Marilyn Osoria, who lives on an adjacent street, said her children saw Shahzad loading boxes in his home last summer.
“He stuck out to them because he wasn’t dressed in normal clothes,” Osoria said, describing him as wearing a flowing garment. She added that he was accompanied by a teenager.
LaVonne Muse, who lives behind the house, said police and federal agents removed computers and electronic equipment from the house today. She was evacuated due to a bomb threat, she said.
At his previous home in Shelton, about 10 miles north of Bridgeport, Shahzad’s neighbors said he dressed in normal clothes while his wife wore traditional Muslim clothing.
Neighbor Mary Ann Galich, who lived in a house behind the suspect, said “to me, it felt like he was a normal person.”
State Court Records
In September, according to state court records, Chase Home Finance LLC brought a property foreclosure action against a Faisal Zhahzad and Huma Mian in Milford, a town east of Bridgeport near the city of New Haven.
The bomb-laden 1993 Nissan Pathfinder Shahzad allegedly parked off Times Square was sold for cash about three weeks ago at a Connecticut shopping mall in a sale arranged through the Craigslist website, CNN reported, citing an unidentified person in law enforcement with knowledge of the investigation.
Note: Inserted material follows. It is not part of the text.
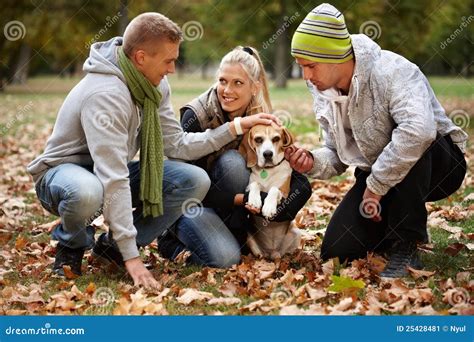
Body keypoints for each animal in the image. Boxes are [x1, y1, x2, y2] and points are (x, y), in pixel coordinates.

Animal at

Investigators interviewed the former owner of the sport- utility vehicle, New York City Mayor Michael Bloomberg said. The person was tracked through the car’s vehicle identification number, which was stripped from the dashboard, Police Commissioner Raymond Kelly said. The number is also typically stamped on parts such as the engine block.
The intended detonator, the police commissioner said, was a can filled with consumer-grade fireworks. The car also held two containers of gasoline and three propane tanks, wired with two clocks, he said.
Bloomberg said today at a press conference that “this was an act that was designed to kill innocent civilians and strike fear into the hearts of Americans and I am happy to say that it failed on both counts.” He added that the city “will not tolerate any bias or backlash against Pakistani or Muslim New Yorkers.”
The police presence has been increased in the Times Square area. The mayor is founder and majority owner of Bloomberg News parent Bloomberg LP.
The case is U.S. v. Shahzad, 10-00928, U.S. District Court for the Southern District of New York (Manhattan).